→ What is expected: Count the lines in the data below that contain the string "Cloud", treating uppercase and lowercase as different, and reply with the number alone.

→ Raw data:
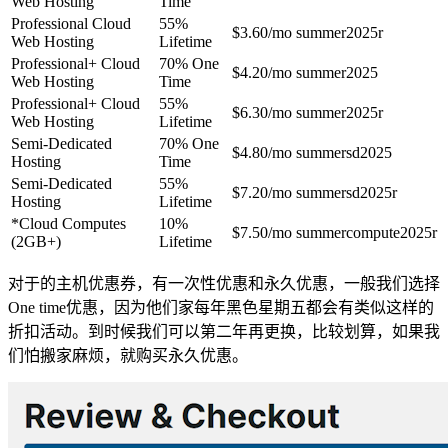
Web Hosting
Time
Professional Cloud
55%
$3.60/mo
summer2025r
Web Hosting
Lifetime
Professional+ Cloud
70% One
$4.20/mo
summer2025
Web Hosting
Time
Professional+ Cloud
55%
$6.30/mo
summer2025r
Web Hosting
Lifetime
Semi-Dedicated
70% One
$4.80/mo
summersd2025
Hosting
Time
Semi-Dedicated
55%
$7.20/mo
summersd2025r
Hosting
Lifetime
*Cloud Computes
10%
$7.50/mo
summercompute2025r
(2GB+)
Lifetime
对于的主机优惠券，有一次性优惠和永久优惠，一般我们选择
One time优惠，因为他们家每年黑色星期五都会有类似这样的
折扣活动。到时候我们可以第二年再更换，比较划算，如果我
们怕搬家麻烦，就购买永久优惠。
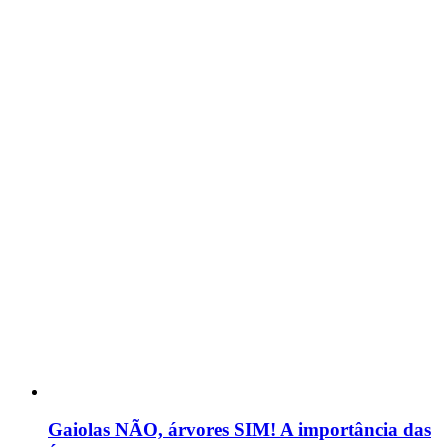
Gaiolas NÃO, árvores SIM! A importância das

→ Exercise solution: 4